GOP's Computer Security Reality

SAN MATEO (08/01/2000) - The U.S. Secret Service won't be the only high-profile security group in Philadelphia at the Republican National Convention. A computer security organization will sound the alarm over the increasing vulnerability of America's network-based society on Wednesday.

Pittsburgh-based Carnegie Mellon's Computer Emergency Response Team (CERT) will brief a group of political and corporate heavyweights who are gathered just across the state to usher Texas Gov. George W. Bush officially onto the Republican ticket.

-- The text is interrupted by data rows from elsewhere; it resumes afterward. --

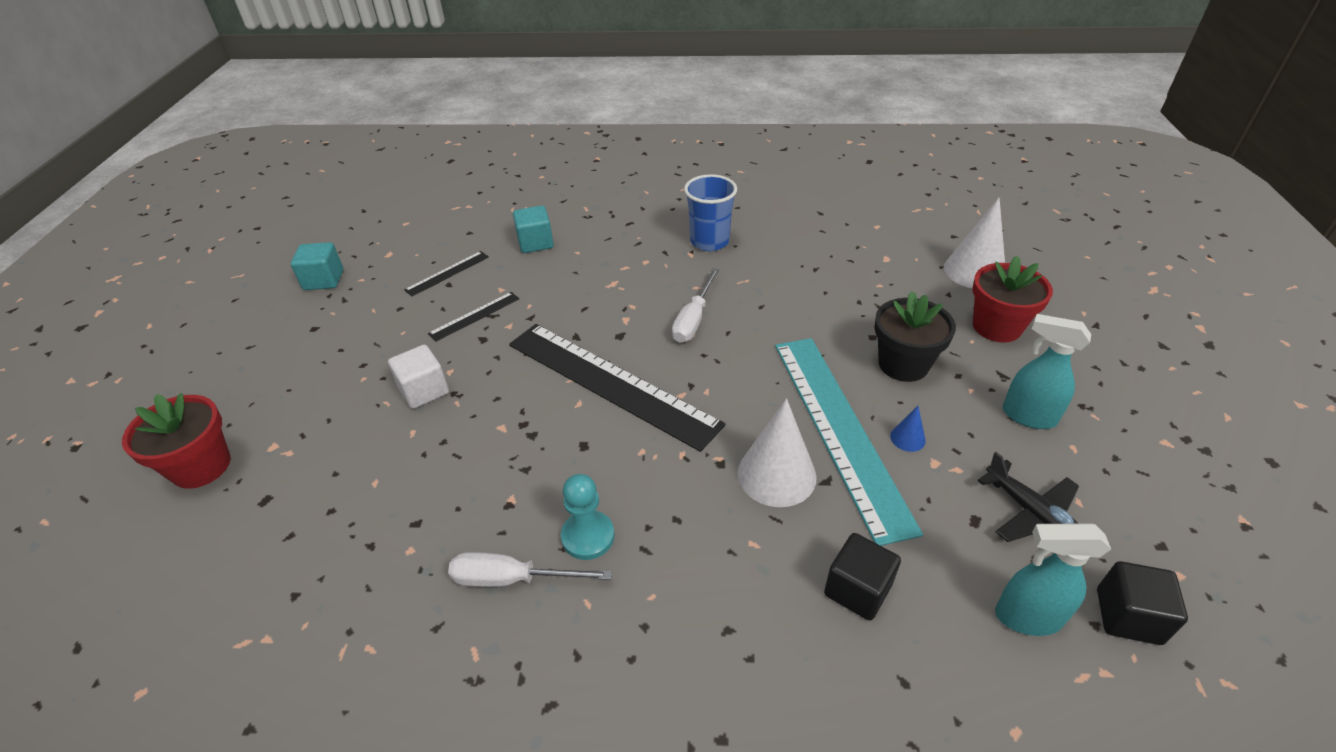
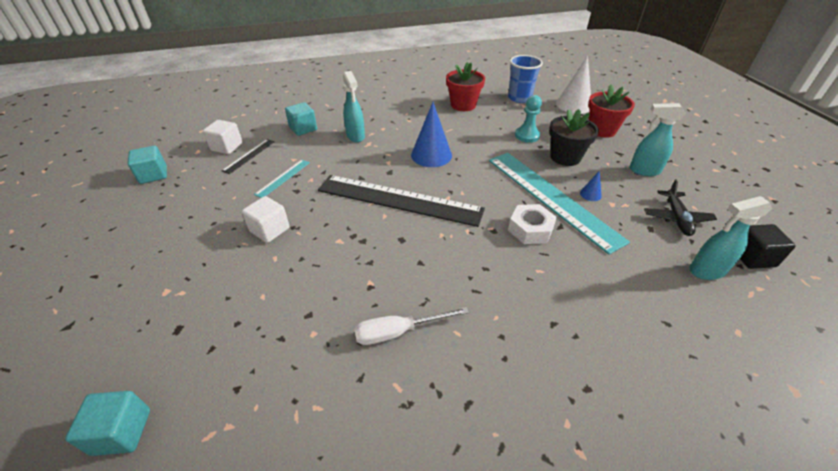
camera: 20 degrees left, 0 degrees up
(161, 608) = (122, 432): none -> turquoise cube
(201, 466) = (109, 319): red flower pot -> red flower pot (463, 105)
(426, 254) = (227, 147): none -> white cube
(474, 316) = (283, 178): black ruler -> turquoise ruler
(588, 536) = (435, 292): turquoise pawn -> turquoise pawn (527, 135)
(600, 268) = (355, 136): none -> turquoise spray bottle
(693, 319) = (431, 155): white screwdriver -> blue cone
(709, 241) = (417, 112): blue cup -> blue cup (519, 98)
(776, 474) = (530, 229): white cone -> white nut
(857, 590) = (612, 280): black cube -> none
(1032, 514) = (676, 218): black plane -> black plane turned 60 degrees clockwise

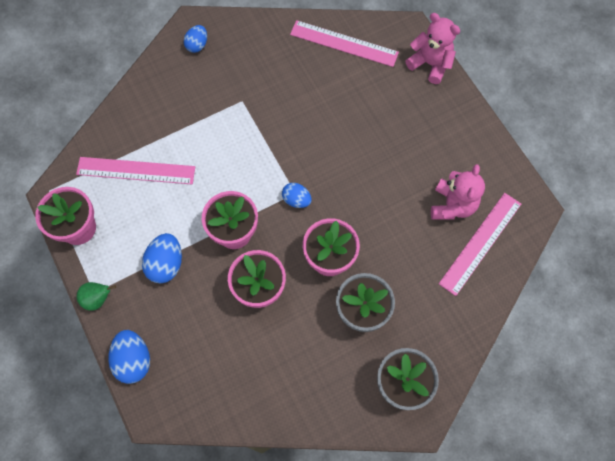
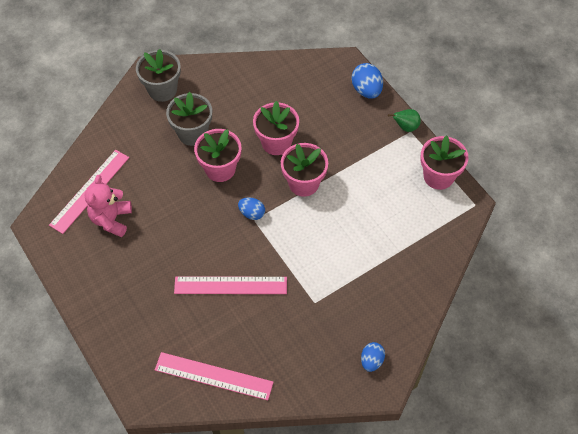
camera: 175 degrees right, 10 degrees down
(136, 170) = (402, 227): pink ruler -> pink ruler (230, 285)
(166, 264) = (357, 155): blue egg -> none
(430, 64) = (121, 359): pink teddy bear -> none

"We are going to run a session on the security issues now surrounding wide area networks like the Internet," said Rich Pethia, director of the Institute for Survivable Systems, which oversees CERT activities.

"Our motivation for doing this is to help people understand just how dependent we are becoming on interconnected networks. Everything from the military, the government, and our business and personal lives can be impacted by an attack," Pethia said.

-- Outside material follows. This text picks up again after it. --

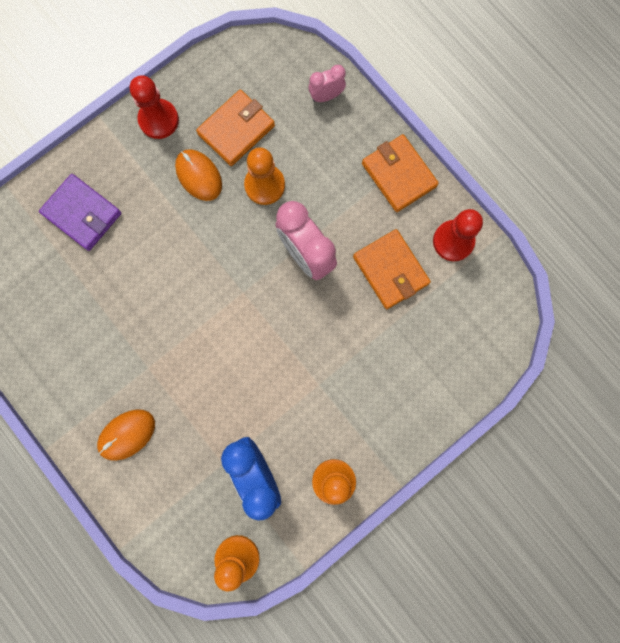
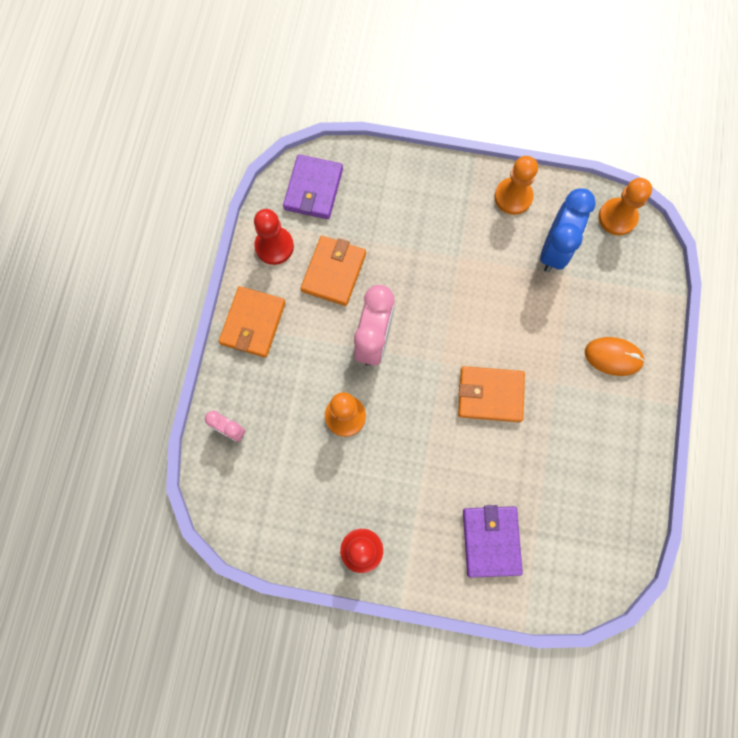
camera: 130 degrees left, 5 degrees down
(199, 176) = (381, 474): orange mouse -> none
(236, 130) = (317, 478): orange wallet -> orange wallet (490, 395)
(481, 314) = (313, 189): none -> purple wallet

Pethia said CERT's strategy in using the convention as a sounding board for its message was to get computer security issues etched early in the minds of politicians.

Over the two years that CERT has spent delivering testimony on computer security issues to Capitol Hill, Pethia has seen a possible shift lately in lawmakers' approach, he said.

"Congress has wanted to keep a hands-off policy with the Internet. But I think pressure is building around security issues and concerns over privacy. So the hands-off policy may be something they may want to revisit," Pethia said.

Convention attendees also got a glimpse at evolving health care technology. The Pittsburgh Regional Alliance on Tuesday held a demonstration to show the use of robotics in surgery.